Print each line of the data below word for word, leaving out the pictures.

◆ **Records**
□ □ □ □ □
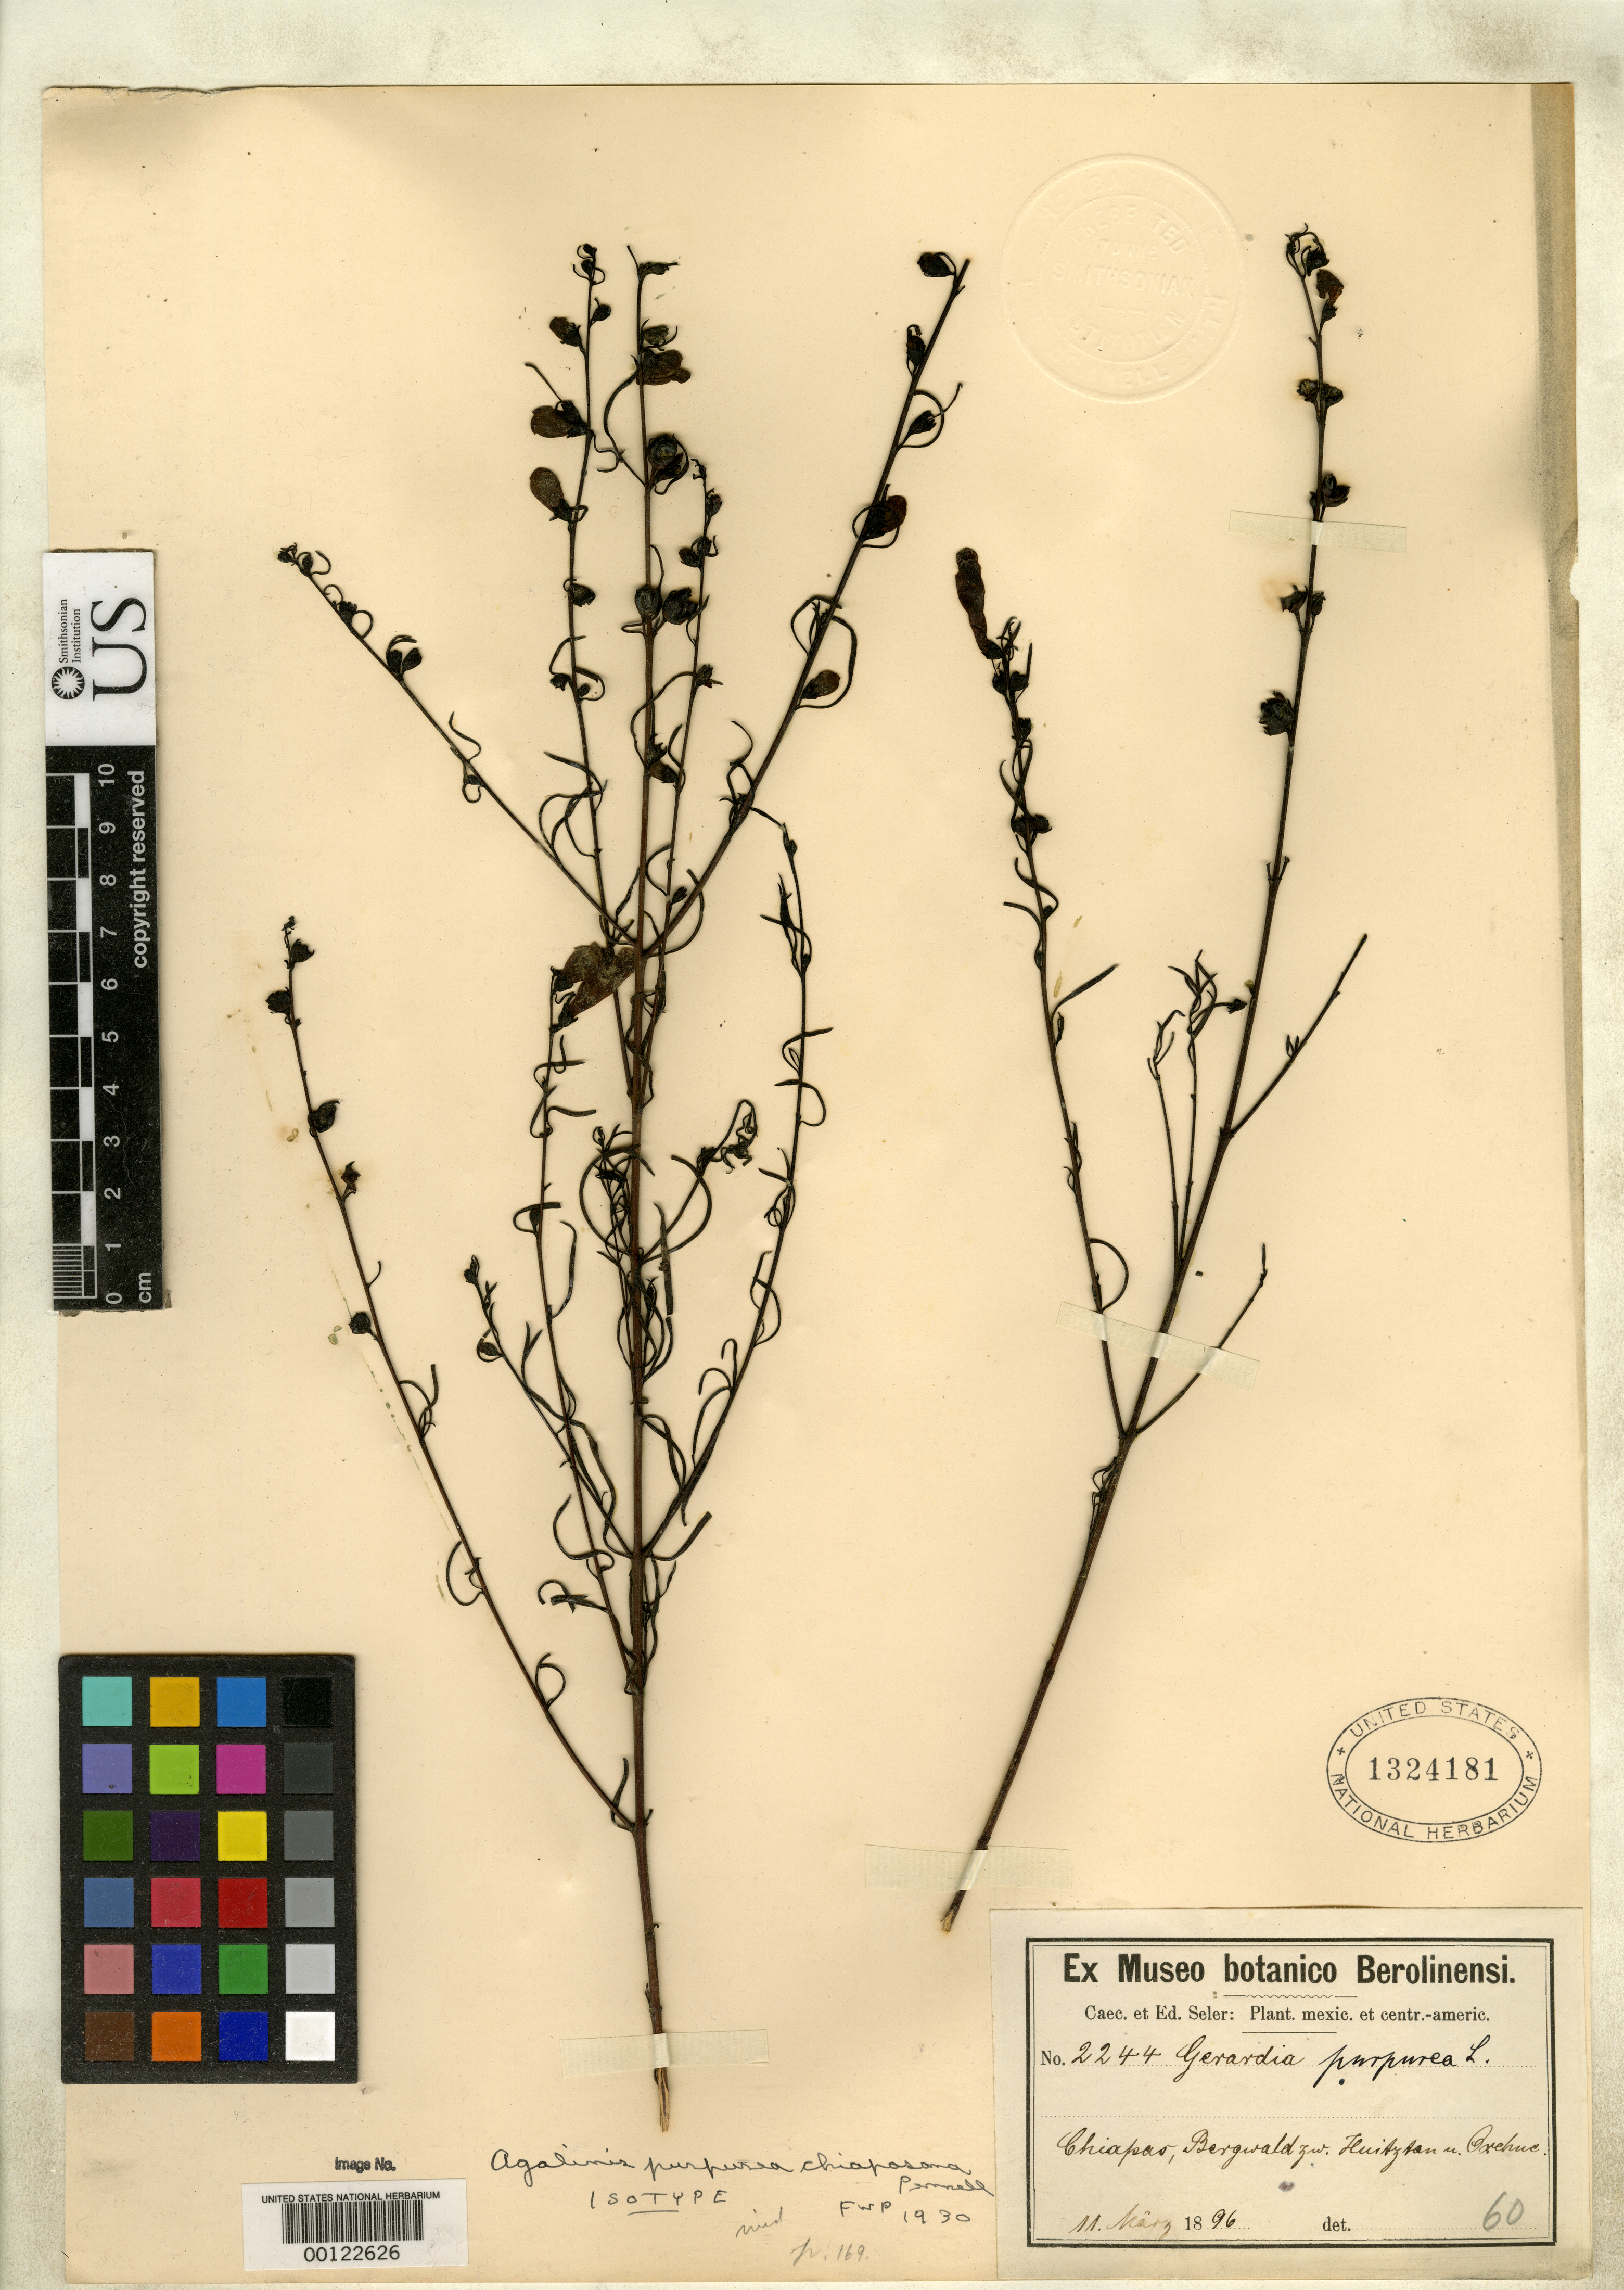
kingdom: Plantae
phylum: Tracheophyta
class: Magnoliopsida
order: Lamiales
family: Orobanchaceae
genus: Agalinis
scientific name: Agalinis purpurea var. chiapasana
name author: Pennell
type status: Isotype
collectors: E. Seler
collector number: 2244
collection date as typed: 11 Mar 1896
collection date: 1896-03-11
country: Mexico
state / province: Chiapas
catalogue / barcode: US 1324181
□ □ □ □ □
◆ **The completed task**
kingdom: Plantae
phylum: Tracheophyta
class: Magnoliopsida
order: Lamiales
family: Orobanchaceae
genus: Agalinis
scientific name: Agalinis purpurea var. chiapasana
name author: Pennell
type status: Isotype
collectors: E. Seler
collector number: 2244
collection date as typed: 11 Mar 1896
collection date: 1896-03-11
country: Mexico
state / province: Chiapas
catalogue / barcode: US 1324181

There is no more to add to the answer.